7 novembre 2010

J.R. Tolkien vs C.S. Lewis

Tolkien et Lewis étaient amis, et tous deux s'accordaient sur le pragmatisme du style merveilleux pour représenter de manière visible l'invisible qui existe dans notre monde, mais leurs idées sur la manière d'évangéliser par leurs écrits (les "romans christiques") étaient très différentes.

Tolkien pensait que les éléments du message de Jésus-Christ devaient être repris sans chercher à reformuler l'histoire Biblique. Ainsi, dans Le Seigneur des Anneaux, chaque personnage principal exprime une facette de Jésus, des hommes, ou de Satan, et l'histoire comporte des thèmes clairement inspirés de l'histoire Biblique.

Il y a un grand méchant qui a créé un anneau de pouvoir pour soumettre les êtres vivants à sa volonté maléfique, mais il est vaincu et perd l'anneau. Seulement son existence dépend de l'anneau, tant elle y est liée, ainsi il survit, bien qu'affaibli. Les hommes sont tentés d'utiliser l'anneau pour vaincre le mal, mais l'anneau n'a qu'un seul maître, et son pouvoir corrompt le cœur de l'homme, qui finit par n'être qu'un esclave du grand méchant. Jusqu'à ce qu'une créature des plus faibles prenne sur lui de porter l'anneau, source de tout le mal, et d'être progressivement corrompu par son pouvoir, afin de faire ce qu'aucun autre ne peut faire : l'amener là où il a été forgé et le détruire.

Sauron est une expression de Satan, et l'anneau, du pêché. On voit aussi des facettes de Satan dans tous les monstres.
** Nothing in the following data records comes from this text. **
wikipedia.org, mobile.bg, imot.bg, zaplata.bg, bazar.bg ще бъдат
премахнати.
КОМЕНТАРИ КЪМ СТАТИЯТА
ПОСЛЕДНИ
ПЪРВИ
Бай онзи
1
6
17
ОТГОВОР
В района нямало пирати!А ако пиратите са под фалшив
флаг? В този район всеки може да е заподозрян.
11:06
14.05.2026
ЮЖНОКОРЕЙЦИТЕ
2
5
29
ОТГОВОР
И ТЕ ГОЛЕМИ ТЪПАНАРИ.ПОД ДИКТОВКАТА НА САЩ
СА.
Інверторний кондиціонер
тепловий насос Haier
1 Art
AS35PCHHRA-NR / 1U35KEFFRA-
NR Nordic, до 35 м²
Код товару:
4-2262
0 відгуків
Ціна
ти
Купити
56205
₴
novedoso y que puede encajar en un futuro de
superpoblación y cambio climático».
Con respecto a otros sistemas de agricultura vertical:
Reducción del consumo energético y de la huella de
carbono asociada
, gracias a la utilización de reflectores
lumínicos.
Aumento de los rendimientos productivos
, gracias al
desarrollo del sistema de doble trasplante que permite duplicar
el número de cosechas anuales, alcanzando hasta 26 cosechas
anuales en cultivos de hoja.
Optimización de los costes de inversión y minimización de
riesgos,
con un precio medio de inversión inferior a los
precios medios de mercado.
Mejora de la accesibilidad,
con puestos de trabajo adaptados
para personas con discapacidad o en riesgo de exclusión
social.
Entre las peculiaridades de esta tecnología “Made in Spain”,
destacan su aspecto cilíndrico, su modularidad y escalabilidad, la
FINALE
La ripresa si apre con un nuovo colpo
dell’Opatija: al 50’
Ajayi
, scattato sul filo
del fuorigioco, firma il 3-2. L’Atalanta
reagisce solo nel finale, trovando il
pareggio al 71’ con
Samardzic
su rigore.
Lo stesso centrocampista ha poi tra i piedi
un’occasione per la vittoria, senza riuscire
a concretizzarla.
Frodon représente Jésus qui prend sur lui le pêché, alors qu'il est innocent, et porte le fardeau tout du long. Aragorn représente Jésus, le roi qui revient pour réclamer et établir son Royaume. Sam Gamegie est le consolateur qui aide Frodon dans sa tâche et ne le quitte jamais – il incarne l'Esprit Saint. Gandalf le Gris est à la fois une représentation de Dieu le Père (sage et mentor) et de Jésus qui meurt, descend en Enfer (chute dans la mine de la Moria), vainc la mort (le Balrog), ressuscite et a un corps transformé (il est devenu Gandalf le Blanc).

Tolkien a puisé dans la mythologie pré-chrétienne et l'a réinventée. Les mythes anglo-saxons pré-chrétiens annonçaient qu'à la fin des temps, le bien et le mal s'affronterait, mais que le mal gagnerait. De là naissait l'idée de noblesse dans le combat d'autant plus juste que c'était une cause perdue. C'est pour ça que les anglo-saxons furent fasciné par l'histoire de Jésus qui se sacrifie et semble perdre devant Satan. Mais là où la mythologie était pessimiste et défaitiste, la Bible est optimiste, et Tolkien a su garder l'esprit de tristesse de l'une tout en y intégrant l'esprit victorieux de l'autre.

Lewis était d'un autre avis. Pour lui, il fallait être clair, et reproduire ce qu'il estimait être la meilleure histoire au monde le plus fidèlement possible. C'est pourquoi dans Le Monde de Narnia, Azlan est clairement identifié à Jésus, et la Reine des Glaces à Satan.

Si je dois reconnaître que le style de Tolkien me plaît plus que celui de Lewis, c'est pourtant en voyant Le Monde de Narnia pour la deuxième fois (et cette fois-ci sachant que c'était une œuvre d'évangélisation) que j'ai réalisé ce que la foi chrétienne avait à m'offrir. Je ne dis pas que Le Seigneur des Anneaux ne m'aurait pas permis la même chose, mais simplement que les deux fonctionnent.

Enfin, un troisième auteur m'intrigue. Il est difficile de trouver des commentaires sur sa théologie ou sur sa philosophie de l'écriture. Révérend Dodgson, bien que vous le connaissiez sous un autre nom, est l'auteur d'une représentation de Dieu des plus pertinente pour notre génération, à mon avis. Il s'agit de l'Épée Vorpale.

C'est une épée, qui semble être un objet inanimé, mais on dit qu'elle a une volonté propre. Avant son grand combat contre le dragonesque Jabberwocky, Alice, qui ne sait pas se battre, se voit conseiller de « simplement s'accrocher à l'épée », parce que c'est l'épée qui fera le reste. Enfin, quand le Jabberwocky avance sur Alice, il dit « Ah, mon éternel ennemi ». Croyant qu'il lui parle, Alice se défend : elle vient à peine de le rencontrer. Et la réponse du Jabberwocky est des plus intéressantes : « Silence, simple serviteur ! Je m'adressais à la Vorpale ».